Kanunsuz grev gerekçesiyle işten çıkarılan işçiye kıdem tazminatı ödenir mi?
Yargıtay, kanunsuz grev gerekçesiyle işten çıkarılan işçiye kıdem tazminatı ödenmesinin, feshi geçersiz kıldığını belirterek işe iade kararı verdi.
Yargıtay, kanunsuz grev yaptığı gerekçesiyle işten çıkarılan bir işçi hakkında kritik karara imza attı.
İş Kanunu'nun 25/2. maddesi uyarınca işverenin haklı nedenle işten çıkardığı işçisine kıdem tazminatı ödemesi üzerine, Yargıtay, işten çıkarmanın geçersiz olduğuna hükmederek işçinin işe iadesine karar verdi.
Bakırköy'de yaşanan olayda, gece vardiyasında çalışan işçiler, işe gelmeyerek kanunsuz grev yapma girişiminde bulundu. Bu durum üzerine işveren, İş Kanunu'nun 25/2. maddesi kapsamında işçilerin iş sözleşmelerini haklı fesih gerekçesiyle sonlandırdı. Ancak ilginç olan, işverenin haklı fesih yapmasına rağmen işçilerine kıdem tazminatı ödemesiydi.
İşten çıkarılan işçilerden biri, bu duruma karşı işe iade davası açtı. Yerel mahkeme, işverenin haklı fesih yaptığına kanaat getirerek davayı reddetti.

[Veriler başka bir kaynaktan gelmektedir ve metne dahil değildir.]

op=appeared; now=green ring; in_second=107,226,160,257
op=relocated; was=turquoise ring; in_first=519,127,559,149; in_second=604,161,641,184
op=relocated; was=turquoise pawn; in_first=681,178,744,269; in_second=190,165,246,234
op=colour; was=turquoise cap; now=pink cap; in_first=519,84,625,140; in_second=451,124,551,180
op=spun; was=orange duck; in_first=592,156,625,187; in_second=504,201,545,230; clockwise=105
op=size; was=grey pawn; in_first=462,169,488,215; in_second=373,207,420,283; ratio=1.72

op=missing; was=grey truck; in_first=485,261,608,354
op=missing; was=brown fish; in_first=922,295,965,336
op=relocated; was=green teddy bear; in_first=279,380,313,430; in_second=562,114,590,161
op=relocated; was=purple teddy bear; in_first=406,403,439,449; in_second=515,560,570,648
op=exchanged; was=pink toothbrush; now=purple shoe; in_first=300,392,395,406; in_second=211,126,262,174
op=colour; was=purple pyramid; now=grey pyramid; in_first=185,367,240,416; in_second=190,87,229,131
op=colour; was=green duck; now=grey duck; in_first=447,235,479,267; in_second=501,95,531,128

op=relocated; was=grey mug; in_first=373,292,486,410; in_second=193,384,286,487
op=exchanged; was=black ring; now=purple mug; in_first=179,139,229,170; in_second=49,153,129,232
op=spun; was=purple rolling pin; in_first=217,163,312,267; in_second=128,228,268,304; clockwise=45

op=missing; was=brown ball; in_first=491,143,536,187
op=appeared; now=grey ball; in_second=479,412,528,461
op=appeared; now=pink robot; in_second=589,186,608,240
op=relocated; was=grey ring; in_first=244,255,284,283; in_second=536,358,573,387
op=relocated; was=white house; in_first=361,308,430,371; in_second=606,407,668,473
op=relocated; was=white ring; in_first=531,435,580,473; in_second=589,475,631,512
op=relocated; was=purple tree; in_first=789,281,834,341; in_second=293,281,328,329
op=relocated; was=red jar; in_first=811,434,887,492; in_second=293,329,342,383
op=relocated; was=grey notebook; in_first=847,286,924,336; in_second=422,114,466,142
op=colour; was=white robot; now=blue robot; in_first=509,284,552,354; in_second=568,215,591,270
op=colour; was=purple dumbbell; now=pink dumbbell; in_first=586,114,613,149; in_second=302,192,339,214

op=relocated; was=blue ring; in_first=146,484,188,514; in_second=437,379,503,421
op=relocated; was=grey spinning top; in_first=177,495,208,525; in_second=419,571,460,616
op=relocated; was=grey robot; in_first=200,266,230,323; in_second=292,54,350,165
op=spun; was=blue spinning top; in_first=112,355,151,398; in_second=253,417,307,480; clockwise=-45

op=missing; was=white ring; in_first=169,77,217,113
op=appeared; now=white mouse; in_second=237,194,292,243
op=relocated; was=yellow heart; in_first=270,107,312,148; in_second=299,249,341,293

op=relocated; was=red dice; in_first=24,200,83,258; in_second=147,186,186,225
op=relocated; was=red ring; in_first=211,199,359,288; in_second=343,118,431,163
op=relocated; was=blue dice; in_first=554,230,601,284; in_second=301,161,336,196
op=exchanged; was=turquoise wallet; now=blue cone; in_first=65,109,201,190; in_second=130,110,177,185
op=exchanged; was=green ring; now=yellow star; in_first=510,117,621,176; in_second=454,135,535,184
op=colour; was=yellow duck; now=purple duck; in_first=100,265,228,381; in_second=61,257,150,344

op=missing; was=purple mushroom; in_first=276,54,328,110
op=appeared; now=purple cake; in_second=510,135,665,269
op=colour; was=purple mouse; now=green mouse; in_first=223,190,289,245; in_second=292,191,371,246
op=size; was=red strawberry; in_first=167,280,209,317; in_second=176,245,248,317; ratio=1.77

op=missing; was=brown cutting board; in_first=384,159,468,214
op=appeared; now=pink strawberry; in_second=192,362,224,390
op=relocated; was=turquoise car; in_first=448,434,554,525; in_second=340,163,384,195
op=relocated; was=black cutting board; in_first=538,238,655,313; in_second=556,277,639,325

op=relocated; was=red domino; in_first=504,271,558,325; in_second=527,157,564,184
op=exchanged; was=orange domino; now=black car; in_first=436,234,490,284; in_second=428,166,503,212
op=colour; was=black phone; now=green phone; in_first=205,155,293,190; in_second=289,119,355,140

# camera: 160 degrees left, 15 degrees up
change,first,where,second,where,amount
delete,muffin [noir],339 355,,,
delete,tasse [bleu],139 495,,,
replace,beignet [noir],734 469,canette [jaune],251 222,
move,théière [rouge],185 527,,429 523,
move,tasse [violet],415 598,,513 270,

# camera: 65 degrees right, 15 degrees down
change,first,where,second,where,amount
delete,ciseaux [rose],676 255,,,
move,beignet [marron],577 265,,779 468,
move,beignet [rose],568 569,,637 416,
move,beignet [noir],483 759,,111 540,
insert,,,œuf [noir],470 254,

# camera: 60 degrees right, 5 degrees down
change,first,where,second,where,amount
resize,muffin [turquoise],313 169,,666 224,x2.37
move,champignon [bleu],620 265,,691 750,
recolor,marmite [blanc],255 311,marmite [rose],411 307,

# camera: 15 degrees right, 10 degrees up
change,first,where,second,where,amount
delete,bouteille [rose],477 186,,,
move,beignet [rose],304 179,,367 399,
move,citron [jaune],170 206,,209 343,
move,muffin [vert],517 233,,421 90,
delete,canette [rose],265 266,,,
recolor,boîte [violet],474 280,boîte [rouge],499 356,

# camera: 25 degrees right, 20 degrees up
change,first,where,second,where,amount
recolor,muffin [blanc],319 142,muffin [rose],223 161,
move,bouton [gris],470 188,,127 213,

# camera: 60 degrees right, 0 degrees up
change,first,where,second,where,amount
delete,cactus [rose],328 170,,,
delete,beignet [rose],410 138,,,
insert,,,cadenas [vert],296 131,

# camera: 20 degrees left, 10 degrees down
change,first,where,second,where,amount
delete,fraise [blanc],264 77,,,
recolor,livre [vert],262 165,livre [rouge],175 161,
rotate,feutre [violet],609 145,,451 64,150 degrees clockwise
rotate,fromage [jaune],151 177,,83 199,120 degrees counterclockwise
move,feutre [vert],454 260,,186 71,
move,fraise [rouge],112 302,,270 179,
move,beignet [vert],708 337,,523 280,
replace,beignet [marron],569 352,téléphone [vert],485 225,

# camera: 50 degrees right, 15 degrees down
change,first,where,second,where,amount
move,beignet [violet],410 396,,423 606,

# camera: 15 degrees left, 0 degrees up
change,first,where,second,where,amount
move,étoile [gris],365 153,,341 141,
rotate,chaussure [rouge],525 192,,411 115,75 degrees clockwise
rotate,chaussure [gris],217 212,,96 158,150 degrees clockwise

Fakat davacı işçi, kararı temyiz ederek Yargıtay'a taşıdı. Yargıtay 9. Hukuk Dairesi, kıdem tazminatının ödenmiş olması durumunda, işverenin haklı fesih yaptığını iddia edemeyeceğini vurguladı. Bu nedenle işçinin davranışına dayalı olarak fesih gerçekleşmiş sayılacağından, işten çıkarılmadan önce savunmasının alınması gerektiğini belirtti. İşçinin savunması alınmadığı için işten çıkarmanın geçersiz olduğuna karar verdi.
Kararda şu ifadelere yer verildi: “Kıdem tazminatı ödendiğine göre işverenin iş sözleşmesinin haklı nedenle feshedildiğini ileri süremeyeceği, dolayısıyla 4857 sayılı İş Kanunu m.19/2-2. cümlede yer alan düzenlemeden yararlanamayacağı, bu nedenle fesihte davacının davranışına dayanan işverenin, işçiden savunma alması gerektiği anlaşılmaktadır. Savunma alınmadan gerçekleştirilen fesih geçersizdir.”
Yargıtay bu kararıyla, işverenin, işçinin kanunsuz grev yapmasına rağmen kıdem tazminatı ödemesi halinde, işçiyi haklı nedenle işten çıkaramayacağını ortaya koydu. Ayrıca işçinin davranışına dayalı bir fesih yapılacaksa, işten çıkarılmadan önce savunmasının alınmasının zorunlu olduğunu vurguladı.
Bu karar, iş hukuku ve işten çıkarma süreçlerinde önemli bir içtihat niteliği taşıyor ve işçilerin haklarını koruma açısından da kritik bir yere sahip.